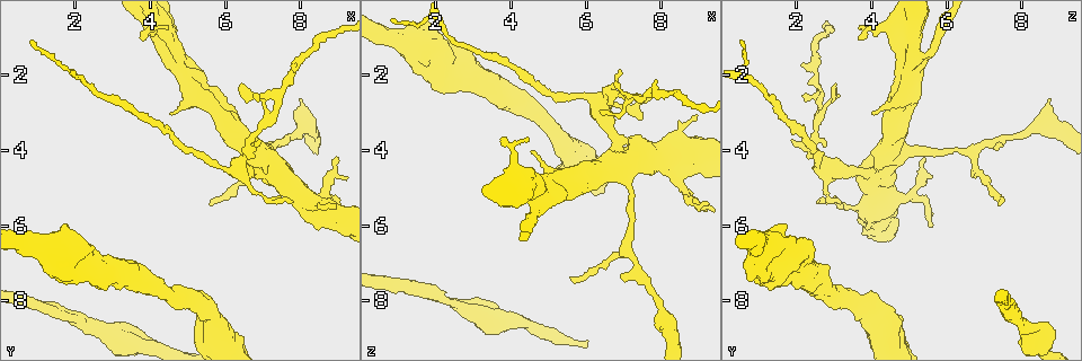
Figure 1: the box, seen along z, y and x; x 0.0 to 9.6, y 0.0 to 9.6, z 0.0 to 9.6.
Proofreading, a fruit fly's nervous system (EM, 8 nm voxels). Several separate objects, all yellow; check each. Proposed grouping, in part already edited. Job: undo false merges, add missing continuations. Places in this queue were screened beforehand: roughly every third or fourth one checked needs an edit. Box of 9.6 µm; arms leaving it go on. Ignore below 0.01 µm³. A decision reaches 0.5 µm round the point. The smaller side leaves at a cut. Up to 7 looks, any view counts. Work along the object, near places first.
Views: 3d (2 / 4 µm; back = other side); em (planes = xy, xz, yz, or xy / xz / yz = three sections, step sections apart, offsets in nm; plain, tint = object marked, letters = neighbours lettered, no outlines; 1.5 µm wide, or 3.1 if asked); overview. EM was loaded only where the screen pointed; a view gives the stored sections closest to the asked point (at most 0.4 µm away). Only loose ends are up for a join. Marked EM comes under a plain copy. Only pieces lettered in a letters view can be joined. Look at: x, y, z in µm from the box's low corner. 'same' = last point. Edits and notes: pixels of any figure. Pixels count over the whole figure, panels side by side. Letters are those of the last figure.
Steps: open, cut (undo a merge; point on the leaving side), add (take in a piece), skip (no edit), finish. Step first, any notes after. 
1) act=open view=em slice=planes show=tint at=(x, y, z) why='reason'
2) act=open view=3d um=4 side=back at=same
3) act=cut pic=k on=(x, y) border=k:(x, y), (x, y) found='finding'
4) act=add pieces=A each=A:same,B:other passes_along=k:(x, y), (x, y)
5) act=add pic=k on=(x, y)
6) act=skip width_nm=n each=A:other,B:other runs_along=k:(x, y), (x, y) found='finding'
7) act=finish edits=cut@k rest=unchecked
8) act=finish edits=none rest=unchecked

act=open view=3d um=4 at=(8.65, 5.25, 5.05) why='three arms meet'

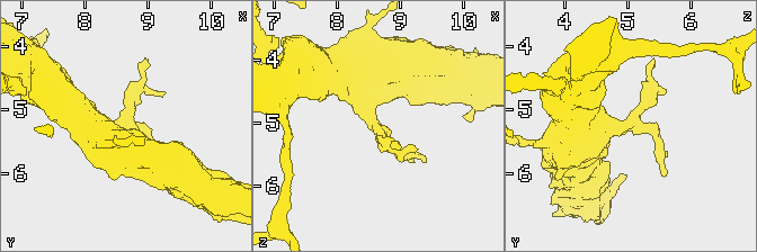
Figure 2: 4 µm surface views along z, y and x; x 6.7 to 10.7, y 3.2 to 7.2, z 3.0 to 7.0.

_Task_. Return exactly what appears from the opening line of the material through the line with "Proofreading, a fruit", apart from the pictures.

_Written solution_.
Figure 1: the box, seen along z, y and x; x 0.0 to 9.6, y 0.0 to 9.6, z 0.0 to 9.6.
Proofreading, a fruit fly's nervous system (EM, 8 nm voxels). Several separate objects, all yellow; check each. Proposed grouping, in part already edited. Job: undo false merges, add missing continuations. Places in this queue were screened beforehand: roughly every third or fourth one checked needs an edit. Box of 9.6 µm; arms leaving it go on. Ignore below 0.01 µm³. A decision reaches 0.5 µm round the point. The smaller side leaves at a cut. Up to 7 looks, any view counts. Work along the object, near places first.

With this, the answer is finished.